=== Input records ===

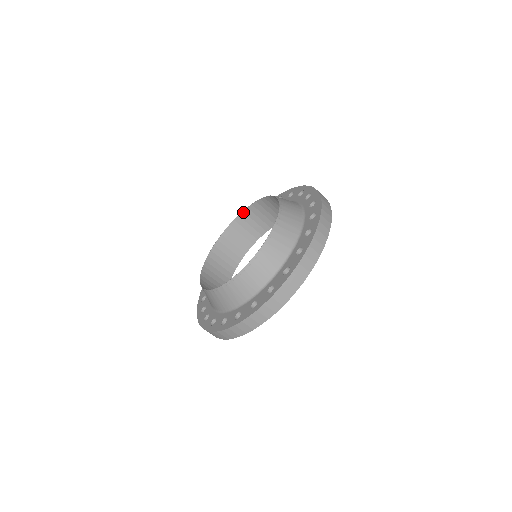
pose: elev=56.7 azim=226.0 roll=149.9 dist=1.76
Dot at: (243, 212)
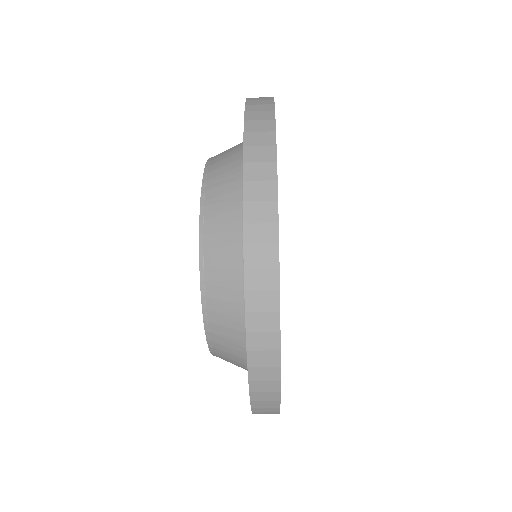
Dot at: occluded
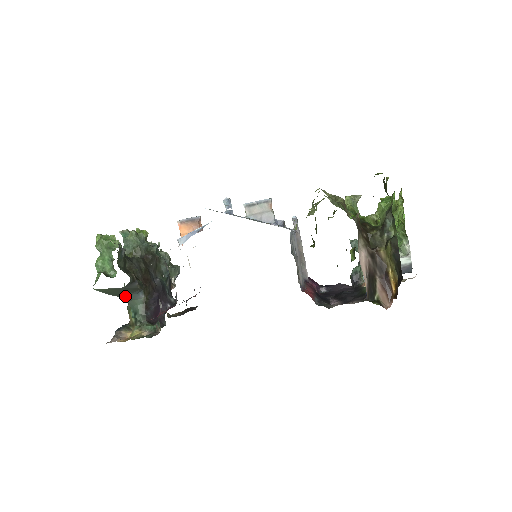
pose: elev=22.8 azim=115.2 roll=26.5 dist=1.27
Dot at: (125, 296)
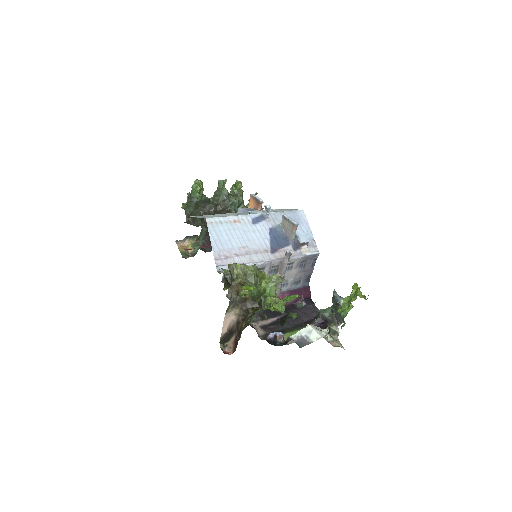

===

Render the listing above as a Markdown table with the columns "n" (row number) and "Line", skipping any blank lines. Leave the pictures out of your answer.

Problem solution:
| n | Line |
|---|---|
| 1 | pose: elev=56.7 azim=226.0 roll=149.9 dist=1.76 |
| 2 | Dot at: (243, 212) |
| 3 | Dot at: occluded |
| 4 | pose: elev=22.8 azim=115.2 roll=26.5 dist=1.27 |
| 5 | Dot at: (125, 296) |